Document text:
<<<<
Garnet Fredrick Coleman (born September 8, 1961) is an American politician. From 1991 to 2022, he was a member of the Texas House of Representatives for the 147th district, located entirely within Houston and Harris County.

Early life and education
Coleman was born on September 8, 1961, in Washington, DC and raised in Houston, Texas.  His father is John B. Coleman, a Houston doctor.  As of 2006, the family of Coleman's father had lived in Houston's Third Ward neighborhood for over 100 years.

Coleman graduated from Jack Yates High School in Houston, and the University of Saint Thomas in Houston.

Coleman attended Howard University in Washington, D.C. and in 1990 graduated from the University of St. Thomas cum laude with a Bachelor of Arts. He also completed the Harvard University Senior Executive Program for State and Local Government.

Political career
Coleman was elected to his first term as a state representative in 1991 at age 29. His district includes Downtown Houston, the Hobby Airport area, Midtown Houston, Sagemont, and the Third Ward.

Coleman has been named Texas Monthly Ten Best Legislators List on two occasions. Most recently he received the 2005 Reintegration Award presented by Eli Lilly and Company, a national award given in acknowledgment of efforts to increase services and decrease the stigma associated with mental illness.

Incident with police officer

On July 14, 2015, Coleman was stopped by a police officer for driving 94 miles per hour. Coleman later said of the incident, "He talked to me like I was a child... He was so rude and nasty. Even when he found out I was a legislator, he became more rude and nasty. And I didn't understand why this guy was continuing to go on and on and treat me like a child. And basically like I'm saying is treat me like a boy. I want to be very clear about that." Even so, Coleman was neither issued a citation for speeding nor charged with perjury. However, KHOU and the Houston Chronicle later reported an analysis of the audio from a dashcam recording of Coleman's accusations against the police officer which appeared to show the police officer treating Coleman with respect and Coleman asking for special treatment.
>>>>
Task list:
1. In the Garnet Coleman biography, how old was he when he was first elected state representative?
2. Echo the part of the rows that opens with the line containing "order: Poales" and closes with the last line of the rows.

Collection entries:
<<<<
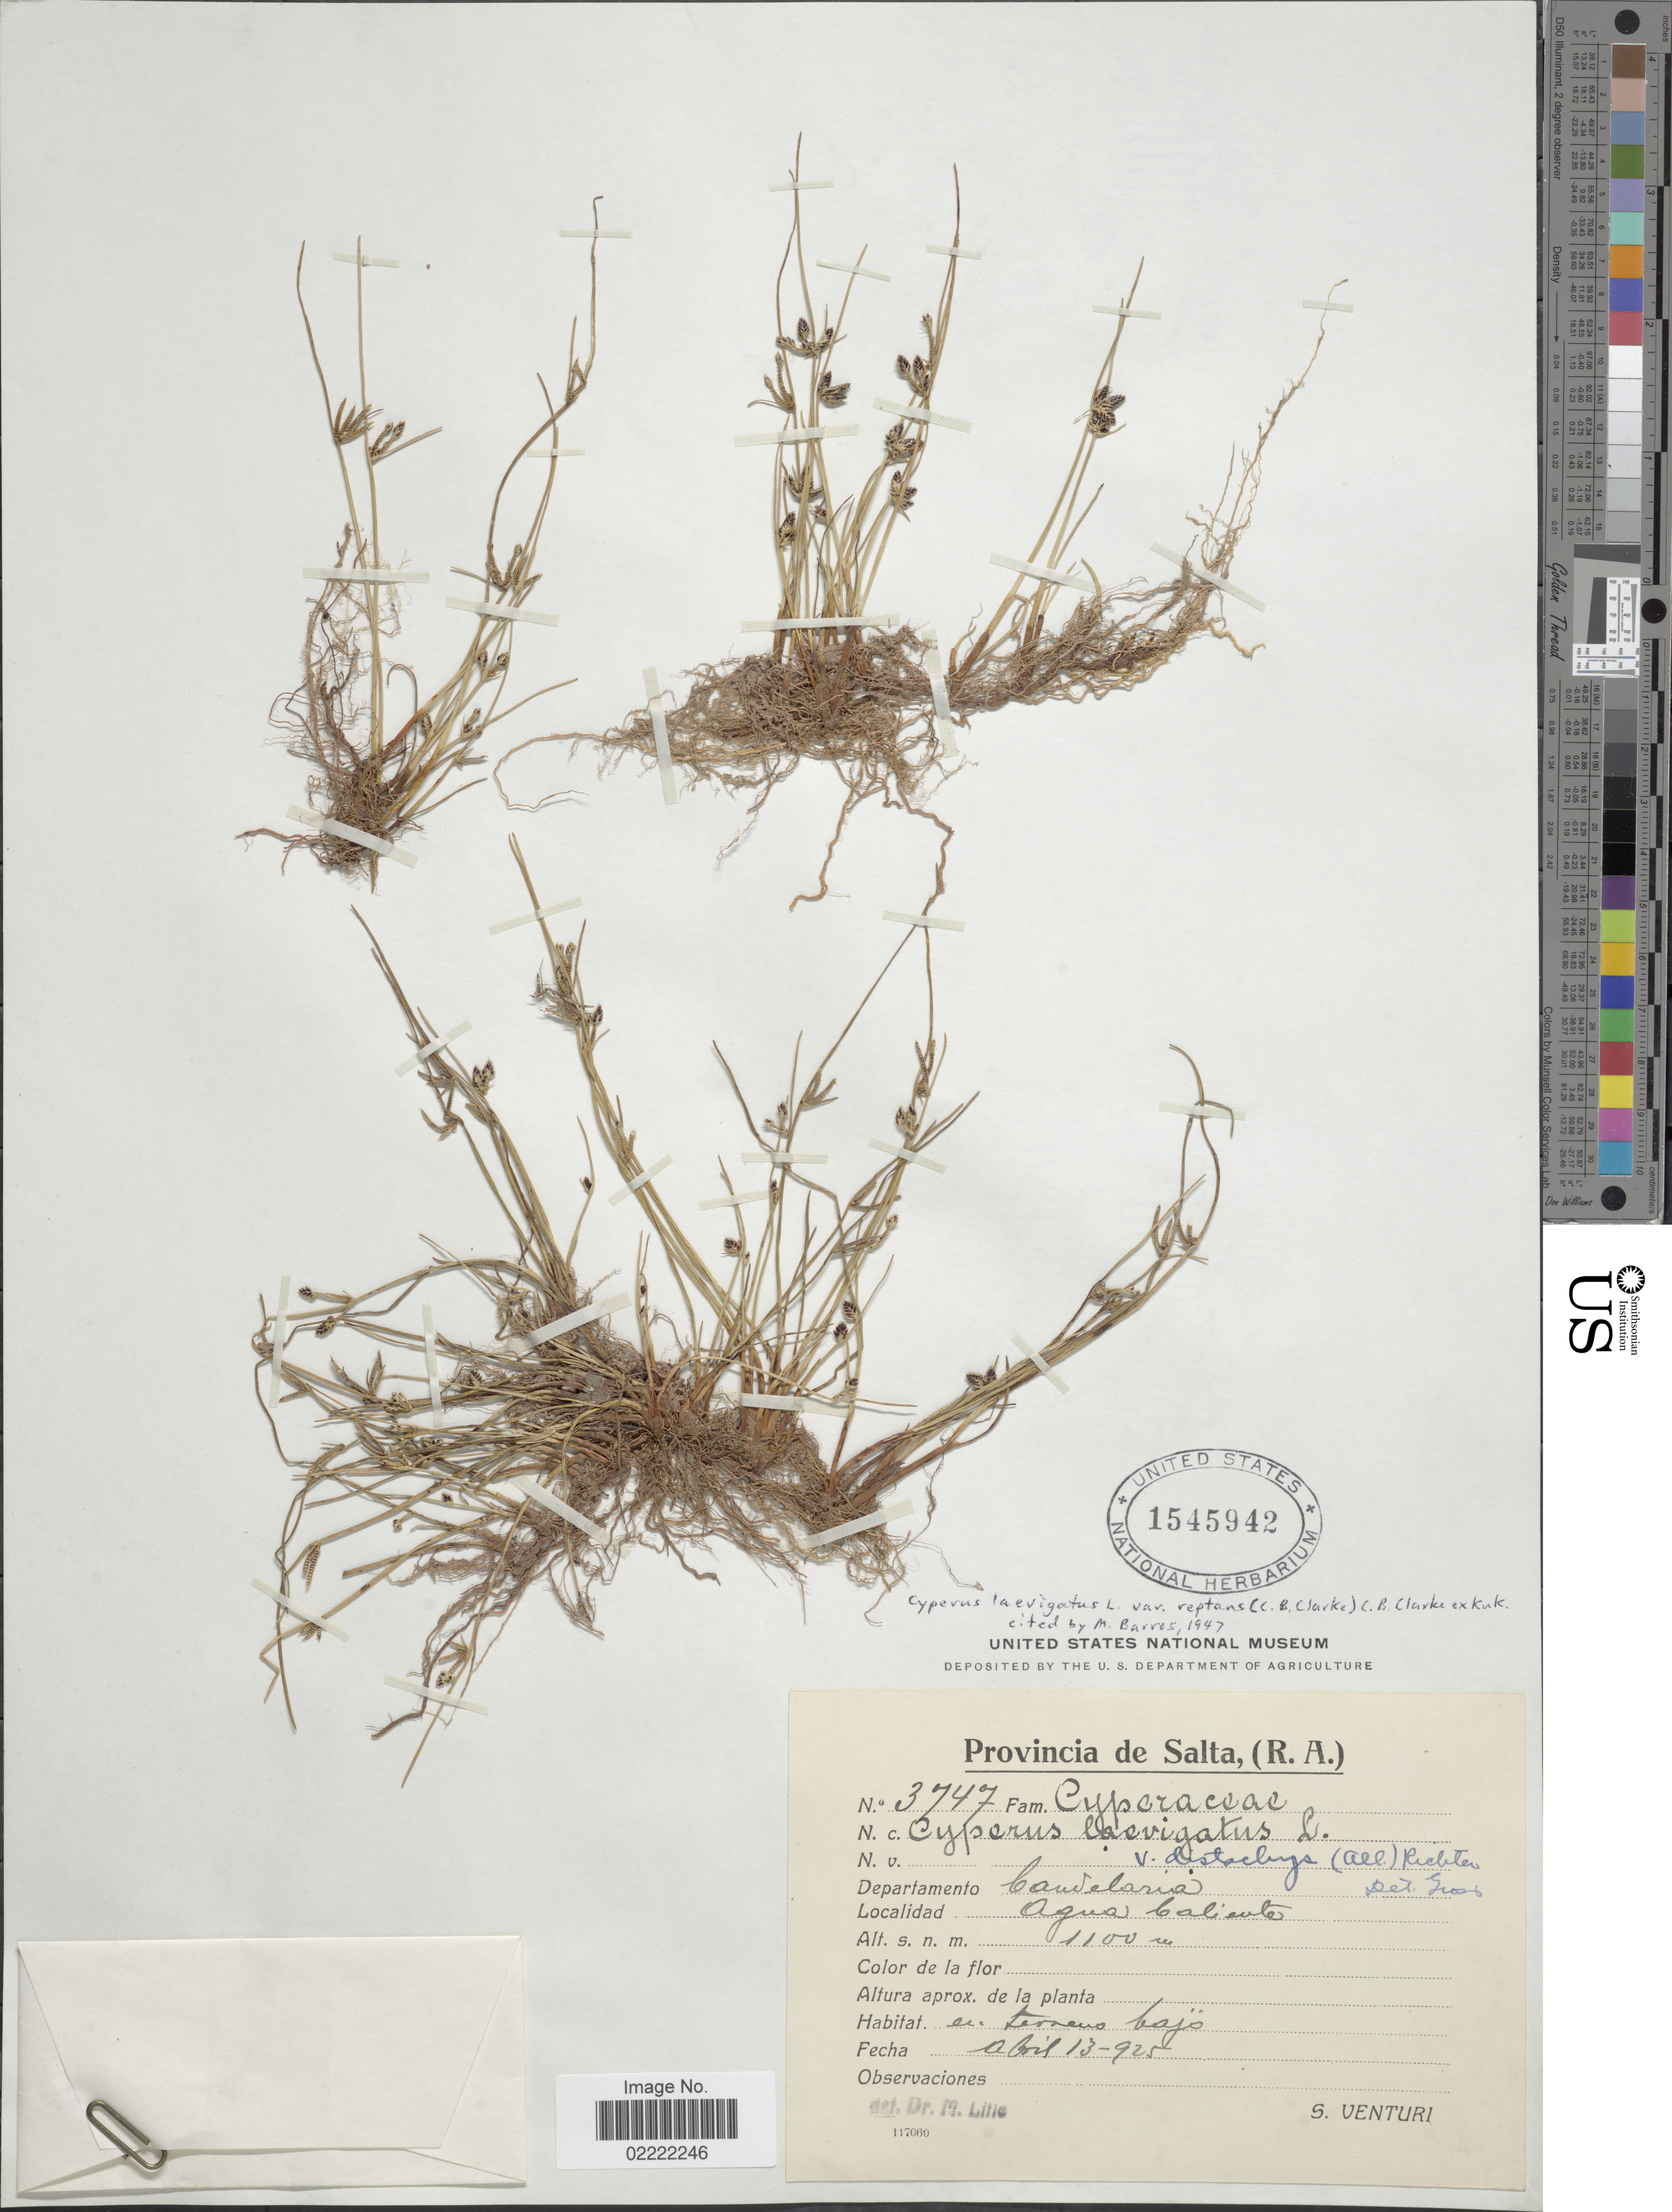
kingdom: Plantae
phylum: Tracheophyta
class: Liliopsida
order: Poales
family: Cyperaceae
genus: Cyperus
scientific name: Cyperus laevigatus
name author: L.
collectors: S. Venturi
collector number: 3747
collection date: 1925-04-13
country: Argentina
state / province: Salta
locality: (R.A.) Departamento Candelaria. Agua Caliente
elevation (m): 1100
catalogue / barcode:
>>>>
Results for each task:
1. 29

2.
order: Poales
family: Cyperaceae
genus: Cyperus
scientific name: Cyperus laevigatus
name author: L.
collectors: S. Venturi
collector number: 3747
collection date: 1925-04-13
country: Argentina
state / province: Salta
locality: (R.A.) Departamento Candelaria. Agua Caliente
elevation (m): 1100
catalogue / barcode:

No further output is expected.